CNugteren commented 5 years ago

But then you are talking about larger matrices, and for those the bottleneck lies elsewhere apparently. Increasing the batch size doesn't help with the speed indeed, as you rightly observe. For smaller matrices there is something to gain (they don't fill the GPU entirely on itself and suffer from limited parallelism), which you can also find in your results. But for large matrices not, they already hit other bottlenecks which you can't cure by just simply running more of the same. I'm not really sure what kind of magic you expect to happen here...

TaihuLight commented 5 years ago

I got it. These two routines fit to smaller matrices instead of larger matrices, as increasing the batch size doesn't help with the speed for larger matrices. I expect that increasing the batch size can help with the speed for sgemmstridedbatched and XCONVGEMM with larger matrices. Maybe I am wrong?

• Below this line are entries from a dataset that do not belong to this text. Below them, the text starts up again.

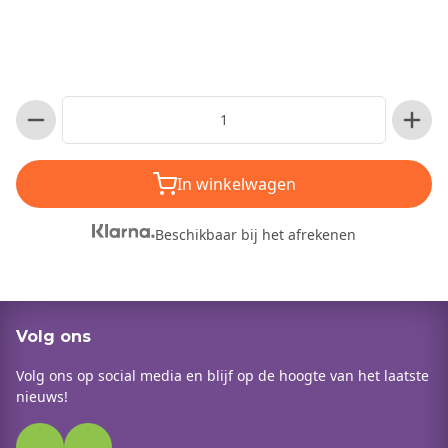
In winkelwagen
Beschikbaar bij het afrekenen
Volg ons
Volg ons op social media en blijf op de hoogte van het laatste
nieuws!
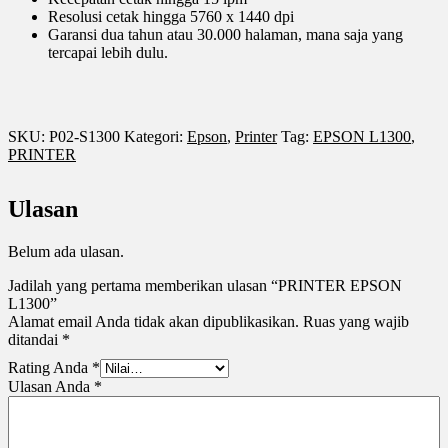
Resolusi cetak hingga 5760 x 1440 dpi
Garansi dua tahun atau 30.000 halaman, mana saja yang
tercapai lebih dulu.
SKU:
P02-S1300
Kategori:
Epson
,
Printer
Tag:
EPSON L1300
,
PRINTER
Ulasan
Belum ada ulasan.
Jadilah yang pertama memberikan ulasan “PRINTER EPSON
L1300”
Alamat email Anda tidak akan dipublikasikan.
Ruas yang wajib
ditandai
*
Rating Anda
*
Ulasan Anda
*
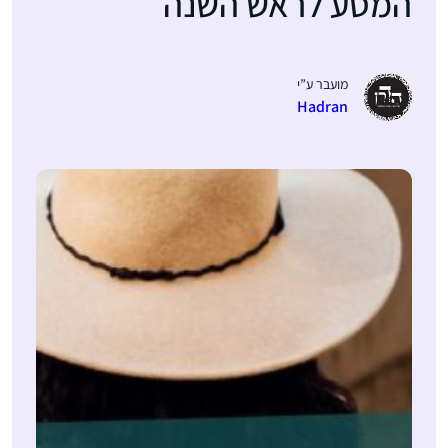
המסע לראש השנה
מועבר ע”י
Hadran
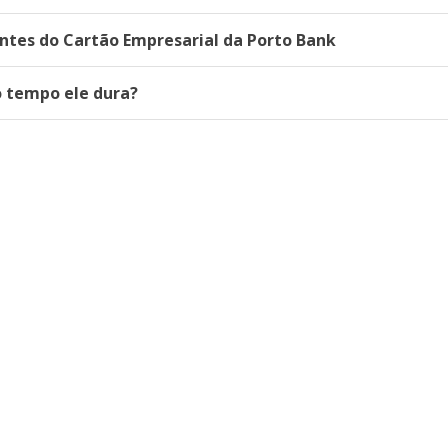
ntes do Cartão Empresarial da Porto Bank
o tempo ele dura?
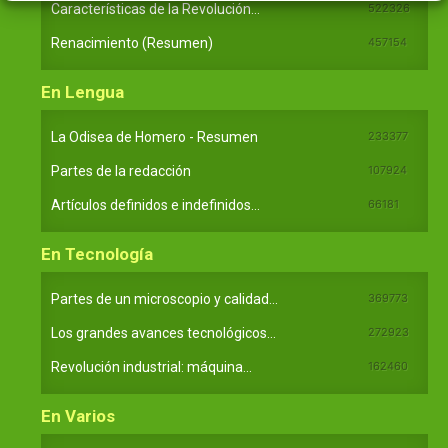
Características de la Revolución...
522326
Renacimiento (Resumen)
457154
En Lengua
La Odisea de Homero - Resumen
233377
Partes de la redacción
107924
Artículos definidos e indefinidos...
66181
En Tecnología
Partes de un microscopio y calidad...
369773
Los grandes avances tecnológicos...
272923
Revolución industrial: máquina...
162460
En Varios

CNugteren commented 5 years ago

I'm not sure how it should improve speed. At least not in the current implementation: it just computes other batches separately in the third thread dimension (e.g. see here in code. This has a few overheads (some extra index calculations, other threads potentially polluting caches and so), but has as a main advantage that there is more work to do. For small matrices the work-size (parallelism, latency hiding, etc.) can cause them to go slow. Now, with batches, that can be alleviated. If we have enough threads for our GPUs, batched operations could in theory even harm performance a bit compared to running GEMM sequentially. If you feel this is indeed a problem and have some theory, then feel free to open a separate issue here on GitHub.

CNugteren commented 5 years ago

Separate from above discussion, I can now also announce that (with the help of @vbkaisetsu) the single kernel version got merged yesterday! That means we can close this issue.

For more info on both convolution implementations, see the new documentation.